Gaza fighters now using tank-piercing missiles

Author: 
AMY TEIBEL | AP
Publication Date: 
Thu, 2010-12-23 00:50

Violence has been escalating along the Gaza border in recent weeks, and Israel's military chief disclosed Tuesday that fighters from the Palestinian coastal strip had for the first time fired a Kornet missile earlier this month and that it penetrated an Israeli tank.
Gaza's Hamas rulers have not confirmed or denied possessing the missiles.
Israeli officials say the Gaza fighters who once relied on crude, locally made projectiles, have steadily acquired more powerful and accurate missiles produced overseas.

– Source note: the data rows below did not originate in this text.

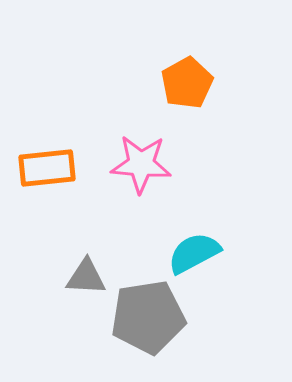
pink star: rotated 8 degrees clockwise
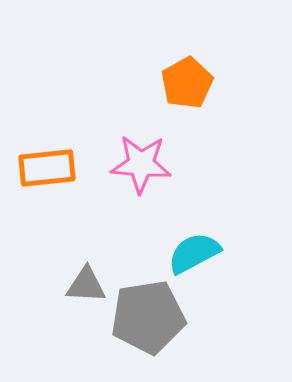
gray triangle: moved 8 px down
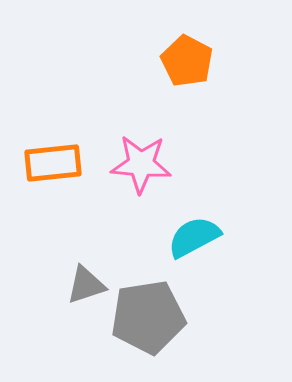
orange pentagon: moved 22 px up; rotated 15 degrees counterclockwise
orange rectangle: moved 6 px right, 5 px up
cyan semicircle: moved 16 px up
gray triangle: rotated 21 degrees counterclockwise
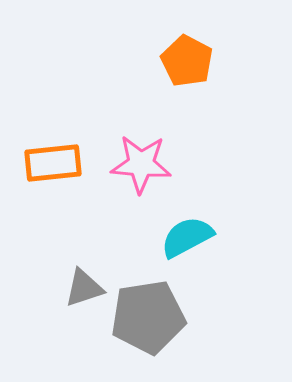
cyan semicircle: moved 7 px left
gray triangle: moved 2 px left, 3 px down
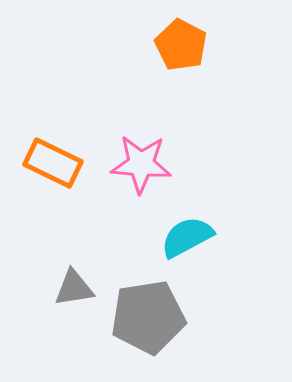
orange pentagon: moved 6 px left, 16 px up
orange rectangle: rotated 32 degrees clockwise
gray triangle: moved 10 px left; rotated 9 degrees clockwise
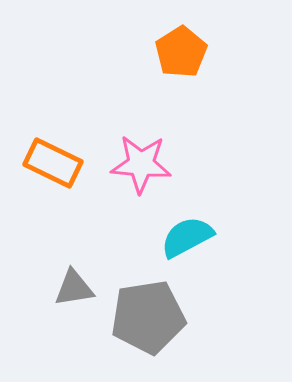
orange pentagon: moved 7 px down; rotated 12 degrees clockwise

The Israeli defense officials, speaking on condition of anonymity because they were not authorized to discuss such matters publicly, alleged the laser-guided Kornet had come from Iran. They provided no proof and it was not clear how the missiles were delivered. Hamas, which has close ties with Iran, controls a network of smuggling tunnels along Gaza's southern border with Egypt.
"We are talking about a powerful missile, one of the most dangerous in the battlefield," Lt. Gen. Gabi Ashkenazi told a parliamentary committee Tuesday. He added the missile did not explode inside the tank, and no one was hurt.
But after this attack, the military decided to move to the Gaza border dozens of tanks equipped with the Israel-developed "Trophy" system, which detects incoming projectiles and shoots them down before they reach armored vehicles.
Production of the Trophy was stepped up after Kornet missiles fired by Hezbollah destroyed or damaged several dozens Israeli tanks during a 2006 war.
The Trophy has not yet been tried on the battlefield, though the Defense Ministry says it has been tested successfully against a variety of weapons, including Kornets.
The Kornet — made in Russia and sold widely overseas — is the most advanced weapon believed to be in the hands of Gaza fighters. In use since the mid-1990s, it is capable of penetrating armor up to four feet (1,200 mm) thick and has a range of about almost 5.5 km. It carries a warhead of 22 pounds (10 kg).
Because it was designed to puncture multiple layers of armor, "this missile knows how to penetrate modern tanks," said Yaakov Amidror, a retired Israeli general.
"It is a very accurate missile. That means our tanks that enter Gaza or move along the Gaza border are in much greater danger."
Amidror added. "The military will have to move more quickly than it expected to bring in tanks with anti-tank cover that intercepts incoming missiles. That's the Trophy."
Israeli media have said the cost of deploying the Trophy is about $200,000 per tank. The Defense Ministry company that produces the system would say only that the price is a "small fraction" of a tank's overall cost.
The US and Russia are developing similar systems, but the Israeli one is believed to be the first to be deployed on the battlefield.